- PROBLEM -
Instruction for the entries that follow: retype exactly the lines from the line with "## Step 1: Generate Input Files" to the line with "the notebook sequentially.", both included, and omit all others.

[Saved data entries]
*** Block opens ***
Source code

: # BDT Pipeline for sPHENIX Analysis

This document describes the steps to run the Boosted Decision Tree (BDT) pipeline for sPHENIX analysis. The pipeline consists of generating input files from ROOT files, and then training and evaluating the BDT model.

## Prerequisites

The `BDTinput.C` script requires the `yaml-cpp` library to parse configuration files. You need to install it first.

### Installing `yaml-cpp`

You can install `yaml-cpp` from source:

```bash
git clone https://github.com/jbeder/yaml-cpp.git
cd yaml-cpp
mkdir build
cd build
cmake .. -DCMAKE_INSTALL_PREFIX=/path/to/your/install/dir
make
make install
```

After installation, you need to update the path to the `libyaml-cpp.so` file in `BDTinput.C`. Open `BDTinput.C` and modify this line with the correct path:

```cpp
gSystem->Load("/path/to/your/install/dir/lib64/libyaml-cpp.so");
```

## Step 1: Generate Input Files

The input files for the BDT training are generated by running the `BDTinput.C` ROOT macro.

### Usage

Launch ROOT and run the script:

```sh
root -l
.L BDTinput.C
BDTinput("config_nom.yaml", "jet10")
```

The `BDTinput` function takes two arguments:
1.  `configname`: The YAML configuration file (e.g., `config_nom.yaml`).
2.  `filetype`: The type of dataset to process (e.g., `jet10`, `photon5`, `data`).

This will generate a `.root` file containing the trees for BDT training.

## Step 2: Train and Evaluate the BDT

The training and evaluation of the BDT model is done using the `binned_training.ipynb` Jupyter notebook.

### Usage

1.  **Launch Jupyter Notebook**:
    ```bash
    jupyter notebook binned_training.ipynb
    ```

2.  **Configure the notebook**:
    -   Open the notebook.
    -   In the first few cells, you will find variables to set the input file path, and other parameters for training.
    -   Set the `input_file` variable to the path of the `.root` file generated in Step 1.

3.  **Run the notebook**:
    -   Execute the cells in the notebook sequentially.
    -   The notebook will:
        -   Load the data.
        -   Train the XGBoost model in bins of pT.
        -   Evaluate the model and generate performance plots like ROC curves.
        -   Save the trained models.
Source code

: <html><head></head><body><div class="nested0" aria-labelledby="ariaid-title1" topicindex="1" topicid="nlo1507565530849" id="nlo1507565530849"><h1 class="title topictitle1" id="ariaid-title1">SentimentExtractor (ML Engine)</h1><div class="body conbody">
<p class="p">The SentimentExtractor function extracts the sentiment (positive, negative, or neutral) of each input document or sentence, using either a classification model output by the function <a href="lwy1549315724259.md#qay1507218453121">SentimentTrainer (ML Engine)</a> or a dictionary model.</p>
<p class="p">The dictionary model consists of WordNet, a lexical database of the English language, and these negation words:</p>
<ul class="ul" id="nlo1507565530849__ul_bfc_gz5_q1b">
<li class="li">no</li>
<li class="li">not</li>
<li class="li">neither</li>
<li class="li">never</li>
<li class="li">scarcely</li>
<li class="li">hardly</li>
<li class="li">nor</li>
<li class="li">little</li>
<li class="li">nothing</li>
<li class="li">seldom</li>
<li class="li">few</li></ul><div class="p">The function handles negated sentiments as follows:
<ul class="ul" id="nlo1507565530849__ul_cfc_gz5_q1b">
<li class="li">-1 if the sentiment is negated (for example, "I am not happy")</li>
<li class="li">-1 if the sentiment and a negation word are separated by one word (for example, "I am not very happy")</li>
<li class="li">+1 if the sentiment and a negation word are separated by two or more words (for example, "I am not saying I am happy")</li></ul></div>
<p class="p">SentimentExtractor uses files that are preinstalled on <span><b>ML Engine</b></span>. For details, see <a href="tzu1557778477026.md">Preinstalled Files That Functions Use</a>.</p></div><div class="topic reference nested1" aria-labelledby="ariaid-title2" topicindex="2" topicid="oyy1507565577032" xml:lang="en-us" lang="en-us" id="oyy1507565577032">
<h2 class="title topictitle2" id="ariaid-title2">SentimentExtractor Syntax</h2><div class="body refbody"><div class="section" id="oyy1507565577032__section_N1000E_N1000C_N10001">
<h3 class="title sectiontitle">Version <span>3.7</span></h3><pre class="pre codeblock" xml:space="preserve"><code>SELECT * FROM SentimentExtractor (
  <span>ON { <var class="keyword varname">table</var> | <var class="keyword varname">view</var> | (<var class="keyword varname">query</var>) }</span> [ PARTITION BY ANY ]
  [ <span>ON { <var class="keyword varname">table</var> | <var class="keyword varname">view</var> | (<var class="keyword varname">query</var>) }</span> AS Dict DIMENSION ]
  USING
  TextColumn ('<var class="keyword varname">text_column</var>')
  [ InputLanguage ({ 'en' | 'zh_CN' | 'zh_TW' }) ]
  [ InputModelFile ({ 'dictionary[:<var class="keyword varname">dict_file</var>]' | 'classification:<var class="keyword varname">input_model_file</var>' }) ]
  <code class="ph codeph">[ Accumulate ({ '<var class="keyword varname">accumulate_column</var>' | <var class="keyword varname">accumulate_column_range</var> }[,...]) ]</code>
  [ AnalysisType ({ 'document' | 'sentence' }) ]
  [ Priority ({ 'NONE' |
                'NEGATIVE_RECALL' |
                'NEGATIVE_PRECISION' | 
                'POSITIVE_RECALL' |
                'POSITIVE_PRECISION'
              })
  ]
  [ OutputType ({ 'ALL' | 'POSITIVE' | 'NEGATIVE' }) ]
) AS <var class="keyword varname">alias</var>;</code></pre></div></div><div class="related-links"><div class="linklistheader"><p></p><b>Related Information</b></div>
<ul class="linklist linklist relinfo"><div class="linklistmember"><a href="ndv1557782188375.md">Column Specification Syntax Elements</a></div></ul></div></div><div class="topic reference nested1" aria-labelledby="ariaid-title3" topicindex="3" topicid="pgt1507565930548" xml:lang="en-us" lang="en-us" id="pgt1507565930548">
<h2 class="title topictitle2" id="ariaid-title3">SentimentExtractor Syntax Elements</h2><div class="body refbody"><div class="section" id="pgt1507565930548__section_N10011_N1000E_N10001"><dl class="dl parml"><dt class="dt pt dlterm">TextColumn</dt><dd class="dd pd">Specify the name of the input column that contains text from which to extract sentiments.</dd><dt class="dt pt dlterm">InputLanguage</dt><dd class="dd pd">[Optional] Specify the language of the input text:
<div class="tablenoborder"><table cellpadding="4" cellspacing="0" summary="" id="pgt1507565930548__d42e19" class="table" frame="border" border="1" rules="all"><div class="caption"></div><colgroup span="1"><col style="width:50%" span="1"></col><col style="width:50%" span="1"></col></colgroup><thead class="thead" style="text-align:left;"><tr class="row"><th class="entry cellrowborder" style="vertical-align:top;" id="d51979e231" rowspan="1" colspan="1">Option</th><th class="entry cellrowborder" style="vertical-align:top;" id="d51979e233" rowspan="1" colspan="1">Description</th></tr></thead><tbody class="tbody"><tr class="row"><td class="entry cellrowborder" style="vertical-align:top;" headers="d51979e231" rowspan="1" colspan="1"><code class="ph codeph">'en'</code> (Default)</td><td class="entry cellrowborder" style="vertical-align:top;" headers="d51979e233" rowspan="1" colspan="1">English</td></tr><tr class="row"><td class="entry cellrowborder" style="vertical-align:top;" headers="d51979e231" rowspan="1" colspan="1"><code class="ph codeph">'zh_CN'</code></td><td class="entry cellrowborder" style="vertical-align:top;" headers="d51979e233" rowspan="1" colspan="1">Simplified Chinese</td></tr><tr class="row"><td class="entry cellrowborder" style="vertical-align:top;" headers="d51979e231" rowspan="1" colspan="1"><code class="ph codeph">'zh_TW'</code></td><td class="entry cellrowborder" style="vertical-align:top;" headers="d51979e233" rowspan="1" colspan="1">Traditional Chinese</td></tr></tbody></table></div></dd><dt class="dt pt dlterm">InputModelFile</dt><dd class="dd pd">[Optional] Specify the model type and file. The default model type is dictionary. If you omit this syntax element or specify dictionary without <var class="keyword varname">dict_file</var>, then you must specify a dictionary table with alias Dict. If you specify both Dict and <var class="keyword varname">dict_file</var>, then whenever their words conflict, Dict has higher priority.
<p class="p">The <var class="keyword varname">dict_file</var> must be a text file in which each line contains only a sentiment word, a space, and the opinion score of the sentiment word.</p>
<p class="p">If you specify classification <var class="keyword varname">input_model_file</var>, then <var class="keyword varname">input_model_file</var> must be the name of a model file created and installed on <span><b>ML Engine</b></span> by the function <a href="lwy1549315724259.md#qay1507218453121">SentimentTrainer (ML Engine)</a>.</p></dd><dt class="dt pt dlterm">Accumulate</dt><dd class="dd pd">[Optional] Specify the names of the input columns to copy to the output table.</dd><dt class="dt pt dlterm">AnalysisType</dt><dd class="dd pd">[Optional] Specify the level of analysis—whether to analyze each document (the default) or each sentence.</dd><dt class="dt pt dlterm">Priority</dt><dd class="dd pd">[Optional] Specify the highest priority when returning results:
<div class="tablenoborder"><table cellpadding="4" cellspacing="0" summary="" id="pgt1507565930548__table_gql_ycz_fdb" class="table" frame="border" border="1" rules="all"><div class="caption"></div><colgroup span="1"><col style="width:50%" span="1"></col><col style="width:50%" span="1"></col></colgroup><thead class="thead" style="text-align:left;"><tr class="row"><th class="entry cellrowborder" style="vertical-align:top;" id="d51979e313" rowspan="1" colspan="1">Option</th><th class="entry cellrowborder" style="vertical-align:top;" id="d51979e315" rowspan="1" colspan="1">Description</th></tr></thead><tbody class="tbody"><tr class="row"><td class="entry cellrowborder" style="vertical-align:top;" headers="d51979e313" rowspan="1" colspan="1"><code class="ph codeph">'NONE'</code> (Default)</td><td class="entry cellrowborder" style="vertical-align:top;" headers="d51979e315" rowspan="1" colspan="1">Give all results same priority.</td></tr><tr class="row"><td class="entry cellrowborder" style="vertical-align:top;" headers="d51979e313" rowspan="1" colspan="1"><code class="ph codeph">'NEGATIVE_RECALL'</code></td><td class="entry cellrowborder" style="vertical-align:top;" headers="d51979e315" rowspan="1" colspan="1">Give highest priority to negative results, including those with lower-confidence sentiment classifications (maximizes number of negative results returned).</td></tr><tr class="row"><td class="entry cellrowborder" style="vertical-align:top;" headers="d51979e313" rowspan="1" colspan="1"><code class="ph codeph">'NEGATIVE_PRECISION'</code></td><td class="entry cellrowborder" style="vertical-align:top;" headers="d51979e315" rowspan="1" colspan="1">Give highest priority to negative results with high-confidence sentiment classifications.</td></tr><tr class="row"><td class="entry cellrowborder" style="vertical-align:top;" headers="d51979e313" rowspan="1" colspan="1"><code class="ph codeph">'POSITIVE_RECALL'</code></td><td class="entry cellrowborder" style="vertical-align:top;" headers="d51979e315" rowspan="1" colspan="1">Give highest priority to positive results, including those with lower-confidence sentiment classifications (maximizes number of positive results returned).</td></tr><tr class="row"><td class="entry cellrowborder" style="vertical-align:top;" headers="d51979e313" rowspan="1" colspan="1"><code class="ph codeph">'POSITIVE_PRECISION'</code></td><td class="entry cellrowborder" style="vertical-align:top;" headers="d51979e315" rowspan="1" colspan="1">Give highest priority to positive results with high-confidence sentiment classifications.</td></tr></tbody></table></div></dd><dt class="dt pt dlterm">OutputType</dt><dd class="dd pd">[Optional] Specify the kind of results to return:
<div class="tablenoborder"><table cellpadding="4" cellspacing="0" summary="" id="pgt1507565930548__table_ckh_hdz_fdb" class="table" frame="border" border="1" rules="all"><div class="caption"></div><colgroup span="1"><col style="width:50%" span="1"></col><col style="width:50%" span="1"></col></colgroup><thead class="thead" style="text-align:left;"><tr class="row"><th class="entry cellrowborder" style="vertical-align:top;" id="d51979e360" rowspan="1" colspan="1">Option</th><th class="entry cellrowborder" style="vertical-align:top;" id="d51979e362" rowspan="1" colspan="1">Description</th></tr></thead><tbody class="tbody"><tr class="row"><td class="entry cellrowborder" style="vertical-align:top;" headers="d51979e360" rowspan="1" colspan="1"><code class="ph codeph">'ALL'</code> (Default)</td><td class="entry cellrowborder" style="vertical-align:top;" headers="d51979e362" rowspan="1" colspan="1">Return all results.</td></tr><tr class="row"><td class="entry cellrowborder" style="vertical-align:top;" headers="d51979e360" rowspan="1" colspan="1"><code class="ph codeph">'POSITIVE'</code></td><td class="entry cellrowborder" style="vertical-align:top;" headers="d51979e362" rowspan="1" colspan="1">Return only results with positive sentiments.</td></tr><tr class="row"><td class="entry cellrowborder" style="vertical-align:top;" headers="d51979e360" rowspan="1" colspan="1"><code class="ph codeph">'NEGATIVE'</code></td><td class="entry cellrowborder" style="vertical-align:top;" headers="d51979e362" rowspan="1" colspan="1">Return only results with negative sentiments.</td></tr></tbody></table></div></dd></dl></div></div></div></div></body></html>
*** Block closes ***
- EXERCISE RESPONSE -
## Step 1: Generate Input Files

The input files for the BDT training are generated by running the `BDTinput.C` ROOT macro.

### Usage

Launch ROOT and run the script:

```sh
root -l
.L BDTinput.C
BDTinput("config_nom.yaml", "jet10")
```

The `BDTinput` function takes two arguments:
1.  `configname`: The YAML configuration file (e.g., `config_nom.yaml`).
2.  `filetype`: The type of dataset to process (e.g., `jet10`, `photon5`, `data`).

This will generate a `.root` file containing the trees for BDT training.

## Step 2: Train and Evaluate the BDT

The training and evaluation of the BDT model is done using the `binned_training.ipynb` Jupyter notebook.

### Usage

1.  **Launch Jupyter Notebook**:
    ```bash
    jupyter notebook binned_training.ipynb
    ```

2.  **Configure the notebook**:
    -   Open the notebook.
    -   In the first few cells, you will find variables to set the input file path, and other parameters for training.
    -   Set the `input_file` variable to the path of the `.root` file generated in Step 1.

3.  **Run the notebook**:
    -   Execute the cells in the notebook sequentially.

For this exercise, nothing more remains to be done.